Public opinions differ on the CW show 'Gossip Girl'. Whether you love it, loathe it, or have never watched it, I find a certain stylish attachment to the show that seems impossible to shake off. 'Who wouldn't want a closet like Blair Waldorf's?' tweeted a colleague recently, so I thought I'd look into this question. Some covetous results appeared before me as I watched almost a complete season for research. The show may deal with the often blindly farcical 'first world problems', complexities one might suggest, of life on the Upper East Side, but the fashion is fabulous. Just fabulous.

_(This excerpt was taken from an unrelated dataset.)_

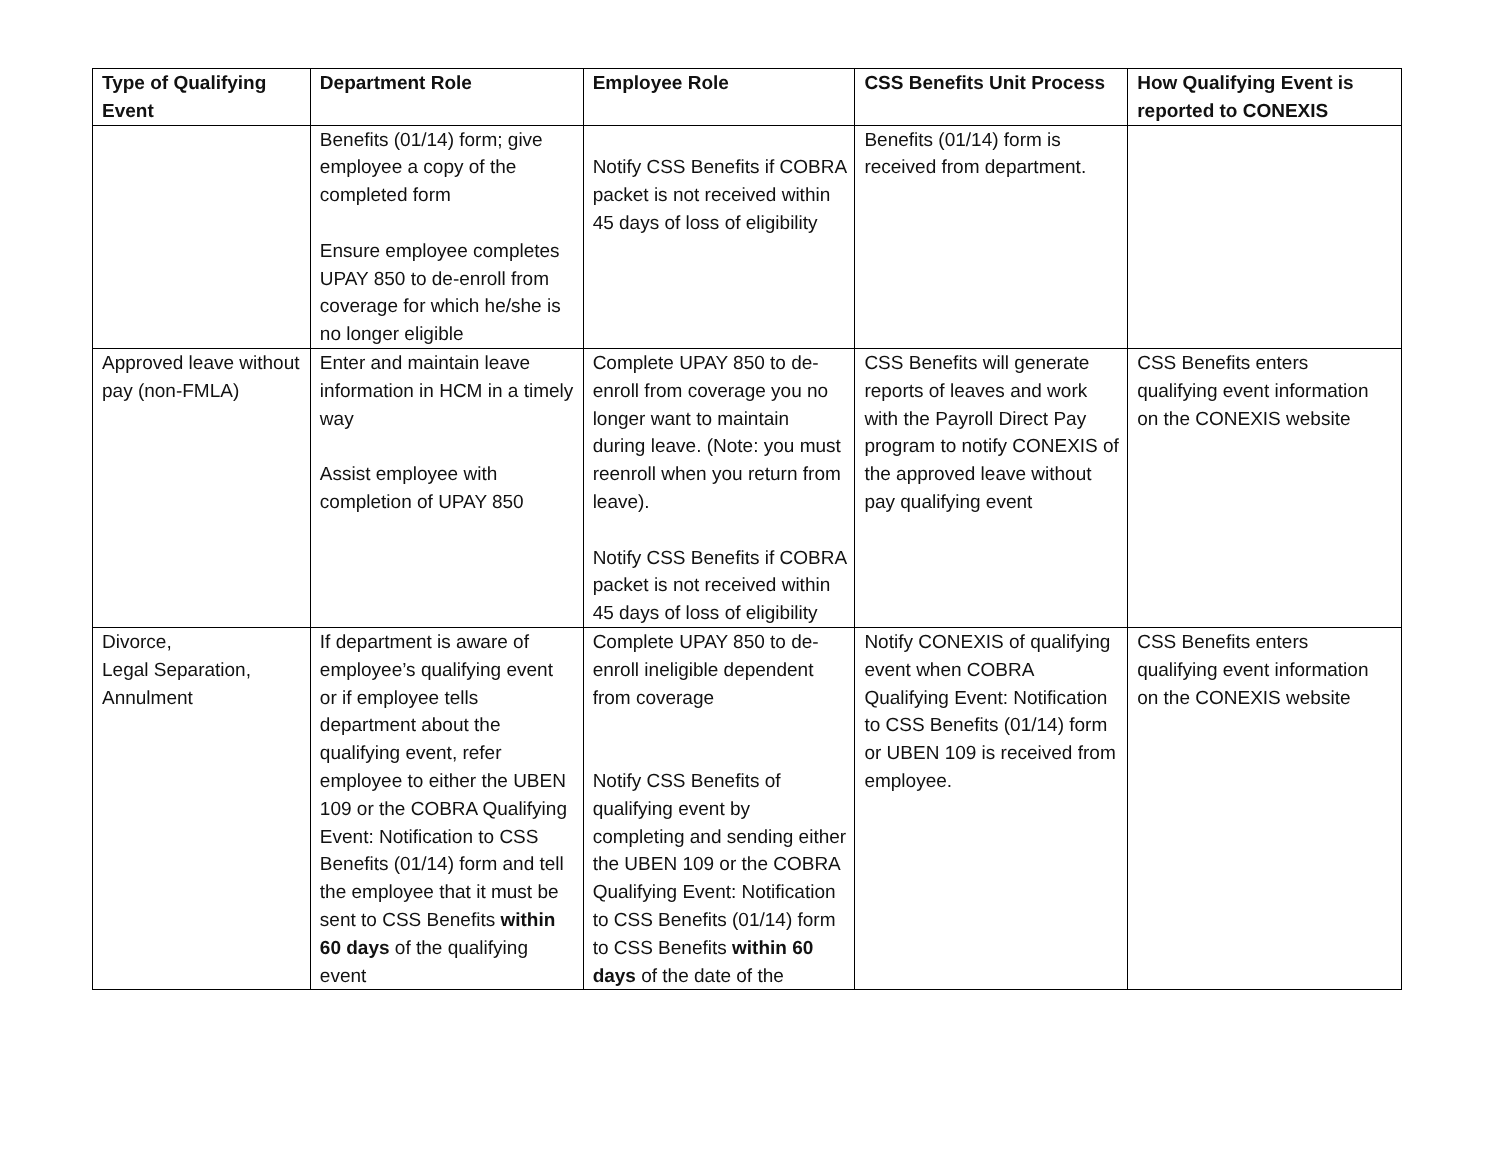| Type of Qualifying Event | Department Role | Employee Role | CSS Benefits Unit Process | How Qualifying Event is reported to CONEXIS |
| --- | --- | --- | --- | --- |
| | Benefits (01/14) form; give employee a copy of the completed form Ensure employee completes UPAY 850 to de-enroll from coverage for which he/she is no longer eligible | Notify CSS Benefits if COBRA packet is not received within 45 days of loss of eligibility | Benefits (01/14) form is received from department. | |
| Approved leave without pay (non-FMLA) | Enter and maintain leave information in HCM in a timely way Assist employee with completion of UPAY 850 | Complete UPAY 850 to de-enroll from coverage you no longer want to maintain during leave. (Note: you must reenroll when you return from leave). Notify CSS Benefits if COBRA packet is not received within 45 days of loss of eligibility | CSS Benefits will generate reports of leaves and work with the Payroll Direct Pay program to notify CONEXIS of the approved leave without pay qualifying event | CSS Benefits enters qualifying event information on the CONEXIS website |
| Divorce, Legal Separation, Annulment | If department is aware of employee’s qualifying event or if employee tells department about the qualifying event, refer employee to either the UBEN 109 or the COBRA Qualifying Event: Notification to CSS Benefits (01/14) form and tell the employee that it must be sent to CSS Benefits within 60 days of the qualifying event | Complete UPAY 850 to de-enroll ineligible dependent from coverage Notify CSS Benefits of qualifying event by completing and sending either the UBEN 109 or the COBRA Qualifying Event: Notification to CSS Benefits (01/14) form to CSS Benefits within 60 days of the date of the | Notify CONEXIS of qualifying event when COBRA Qualifying Event: Notification to CSS Benefits (01/14) form or UBEN 109 is received from employee. | CSS Benefits enters qualifying event information on the CONEXIS website |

Chanel girl Blake Lively plays the ever impeccably clad Serena van der Woodsen, her divine locks and sky high legs tempting every man on the street to fall immediately, and completely, in love with her. The six-inch heels that she glides effortlessly around in don't exactly detract from the picture, with the blonde starlet attracting attention from both sides of the Brooklyn Bridge. Her sidekick, gutsy Blair Waldorf, played by the much style-envied Leighton Meester, is the advocate of many a headband, kilt and dress coat. Where she might have appeared to be the less stylish of the two, times have changed, and now we see before us an altogether splendidly dressed young lady. Having grown up and out of prep school uniform, her wardrobe is coveted more than the men she keeps, notably the infamous Chuck Bass, played by London-bred Ed Westwick. B's style (in Gossip Girl tone), is understated- she's the American Duchess of Cambridge on the silver screen. At every junction she never fails to be anything but completely together- 'keeping up appearances' should replace Cornelia as her middle name.
Even the names of the Gossip Girl episodes are as trendy as the Upper East Side itself; variations on names of major hit films describe the goings on in New York from week to week. Ranging from 'The Witches of Hushwick', to 'Southern Gentlemen Prefer Blondes' to 'It's a Wonderful Lie'; the writers have it all covered. Season two episode 'The Age of Dissonance' focuses on an exciting era the 1920s. During the inter-war period, a time of undeniably extreme hedonism, the society ladies lunched like it was going out of fashion, raced about town in their motorcars and decked themselves out in the best diamonds, frocks and furs. The Bright Young Things ruled the gossip columns, truly living for the moment. Photographed by Cecil Beaton, with appropriately embellished retellings described by Evelyn Waugh, the Bright Young Things roamed the streets of London in search of both liquid spirits and high spirits.
An integral part of British society in their prime, the distinctive and glamourous young people had an impact that stretched far beyond the social smallholdings in which they were stabled. Where the Bright Young Things seemed to lead by a perverted example, the rest of the country had undergone a revolution all of its own; the 1920s was truly the era of the fancy dress party. The obsession with glad rags and elaborate dressing went far beyond the confines of Elizabeth Ponsonby, Stephen Tennant and John Betjeman's circles. The exotic costumes of the young people's parties reflected a blend of styles; black and white tie united with casual wear produced an absolutely, unmistakably sumptuous selection of party wear. For most of these partygoers, as Beverley Nichols described, 'any excuse was good enough for putting on a wig and painting one's face and roaring around the town'. Bright Young Thing and novelist Nancy Mitford later described the 1960s as 'sobriety itself' compared to the wild ways of her pleasure-seeking youth.
Although Gossip Girl might not be real, and on this side of the pond we are more adept to splashing through puddles than bathing in Tiffany diamonds on the Upper East Side, perhaps the twenty-first century glamour, glitz and gossip of their circle can remind us of the good times. Dig into some Fitzgerald, Wharton and Waugh and escape, in your minds, to a time of excess at a time when excess wasn't appropriate. After all, as Waugh said, 'the pretty can get away with anything'.